Minister for Care shines spotlight on spinal cord injury in landmark moment
All Party Parliamentary Group on Spinal Cord Injury – 3rd March 2021.
Dozens of healthcare professionals, charity representatives and spinal cord injured (SCI) people joined MPs from across the political spectrum in attending the latest virtual meeting of the ‘All Party Parliamentary Group (APPG) on SCI’.
Helen Whately MP, Minister of State for Social Care, attended the meeting and made a formal commitment that the specialist Spinal Centre beds that have been repurposed for general medical use during the pandemic, will revert back to Spinal Centre use after the crisis has subsided.
And she also agreed to a meeting with Owen Patterson MP (APPG Chairman) and Spinal Injuries Association (who hold the APPG Secretariat) to thrash out ways of working together to improve the lives of the SCI community.
The commitment to return specialist Spinal Centre beds is hugely significant, because historically when beds have been repurposed to deal with ‘winter beds pressures’ in the NHS, they haven’t always reverted to Spinal Centre use afterwards.

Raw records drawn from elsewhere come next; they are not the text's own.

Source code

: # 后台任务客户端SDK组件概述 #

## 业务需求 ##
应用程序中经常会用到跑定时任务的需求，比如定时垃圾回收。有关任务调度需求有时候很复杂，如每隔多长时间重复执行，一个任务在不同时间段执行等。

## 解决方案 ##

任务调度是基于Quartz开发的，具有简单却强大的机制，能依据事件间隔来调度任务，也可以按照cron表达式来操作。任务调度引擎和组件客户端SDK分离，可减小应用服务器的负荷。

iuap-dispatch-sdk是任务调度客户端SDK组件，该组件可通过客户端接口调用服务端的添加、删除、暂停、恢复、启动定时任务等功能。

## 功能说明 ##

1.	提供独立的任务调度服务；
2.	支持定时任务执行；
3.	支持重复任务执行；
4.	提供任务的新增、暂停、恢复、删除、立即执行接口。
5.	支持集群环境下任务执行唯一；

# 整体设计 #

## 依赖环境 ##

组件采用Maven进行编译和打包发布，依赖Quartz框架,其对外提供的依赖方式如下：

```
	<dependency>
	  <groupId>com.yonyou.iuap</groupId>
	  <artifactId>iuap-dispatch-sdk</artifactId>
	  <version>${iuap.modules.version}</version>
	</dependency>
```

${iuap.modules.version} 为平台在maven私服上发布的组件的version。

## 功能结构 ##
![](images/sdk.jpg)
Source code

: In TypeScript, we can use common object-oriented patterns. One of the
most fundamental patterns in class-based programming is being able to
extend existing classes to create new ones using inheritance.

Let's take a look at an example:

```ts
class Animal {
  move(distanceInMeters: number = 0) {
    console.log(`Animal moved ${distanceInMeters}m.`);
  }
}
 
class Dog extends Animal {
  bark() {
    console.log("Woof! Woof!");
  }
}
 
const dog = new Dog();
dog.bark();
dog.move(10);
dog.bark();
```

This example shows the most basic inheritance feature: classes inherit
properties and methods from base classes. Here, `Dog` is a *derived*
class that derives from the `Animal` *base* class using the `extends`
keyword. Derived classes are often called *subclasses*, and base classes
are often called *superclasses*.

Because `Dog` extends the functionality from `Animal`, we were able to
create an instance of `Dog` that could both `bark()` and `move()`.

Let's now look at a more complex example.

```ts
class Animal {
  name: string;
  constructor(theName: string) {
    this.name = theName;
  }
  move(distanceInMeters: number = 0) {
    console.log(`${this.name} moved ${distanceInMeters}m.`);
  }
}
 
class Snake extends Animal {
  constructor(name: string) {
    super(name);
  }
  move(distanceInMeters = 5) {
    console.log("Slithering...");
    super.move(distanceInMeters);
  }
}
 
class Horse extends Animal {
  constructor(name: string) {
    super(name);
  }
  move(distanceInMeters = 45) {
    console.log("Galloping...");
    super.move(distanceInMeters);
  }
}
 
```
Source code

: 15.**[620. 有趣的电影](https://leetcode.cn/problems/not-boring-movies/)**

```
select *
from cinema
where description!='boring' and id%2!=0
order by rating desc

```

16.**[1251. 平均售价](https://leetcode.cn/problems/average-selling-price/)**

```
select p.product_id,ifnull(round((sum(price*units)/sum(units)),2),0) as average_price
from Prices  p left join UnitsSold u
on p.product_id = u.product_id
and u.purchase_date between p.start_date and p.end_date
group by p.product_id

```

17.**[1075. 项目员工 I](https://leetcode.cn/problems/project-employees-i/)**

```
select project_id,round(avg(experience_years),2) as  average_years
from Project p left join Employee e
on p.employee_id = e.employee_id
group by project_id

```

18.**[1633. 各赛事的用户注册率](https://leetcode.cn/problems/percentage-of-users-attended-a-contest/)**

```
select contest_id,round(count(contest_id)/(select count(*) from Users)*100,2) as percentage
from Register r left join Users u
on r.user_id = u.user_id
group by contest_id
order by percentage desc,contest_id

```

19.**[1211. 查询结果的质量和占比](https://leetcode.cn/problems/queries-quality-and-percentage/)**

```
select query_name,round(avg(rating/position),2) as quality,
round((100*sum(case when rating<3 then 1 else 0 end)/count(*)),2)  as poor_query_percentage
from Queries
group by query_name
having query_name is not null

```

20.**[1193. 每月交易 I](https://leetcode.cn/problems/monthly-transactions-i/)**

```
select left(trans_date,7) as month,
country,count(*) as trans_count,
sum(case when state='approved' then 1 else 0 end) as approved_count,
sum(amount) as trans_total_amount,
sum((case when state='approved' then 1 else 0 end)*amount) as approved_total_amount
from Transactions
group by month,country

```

This has eroded the national capacity of the Spinal Centre network and so reduced the availability of beds to newly injured people, leaving them isolated in more expensive Major Trauma Centre beds without the specialist input and support to help them start to come to terms with their SCI, and learn the skills needed to manage their condition going forward.
The Minister was able to take various questions on issues such as overall bed capacity in the Spinal Centre network, the impact of Brexit on care, staffing pressures in the NHS and the impact of the pandemic on allowing family visits to patients in Spinal Centre and care settings. Her answers showed she had a detailed grasp of the issues, which bodes well for future meetings with her.
The first half of the APPG saw two presentations – firstly from Benita Hexter, Clinical Specialist and Lead Physiotherapist at Stanmore Spinal Centre, who was speaking in her capacity as Chair of the Multi-disciplinary Association of SCI Professionals (MASCIP). Benita delivered an excellent and powerful presentation on the enormous impact of the pandemic on the NHS and specialist Spinal Cord Injury Centre services.
This was followed up by a presentation from SIA’s Campaigns Manager, Dave Bracher, who discussed from a patient perspective the consequences of the pandemic on SCI people. Dave has a spinal cord injury himself, and so was able to use his practical experience alongside his professional knowledge to offer a moving account of the challenges the SCI community face.
“On behalf of the APPG, we would like to extend our collective thanks to Helen Whately for engaging with the APPG, and for her willingness to work with the APPG and SIA in the future to constructively address the issues affecting the spinal cord injury community” said Dave. “The success of this meeting, and in particular the vitally important commitment by the Minister to return the beds repurposed due to the pandemic to Spinal Centre use, reinforce the importance and influence of the APPG and SIA in supporting and advocating for the needs of the 50,000 spinal cord injured people in the UK.”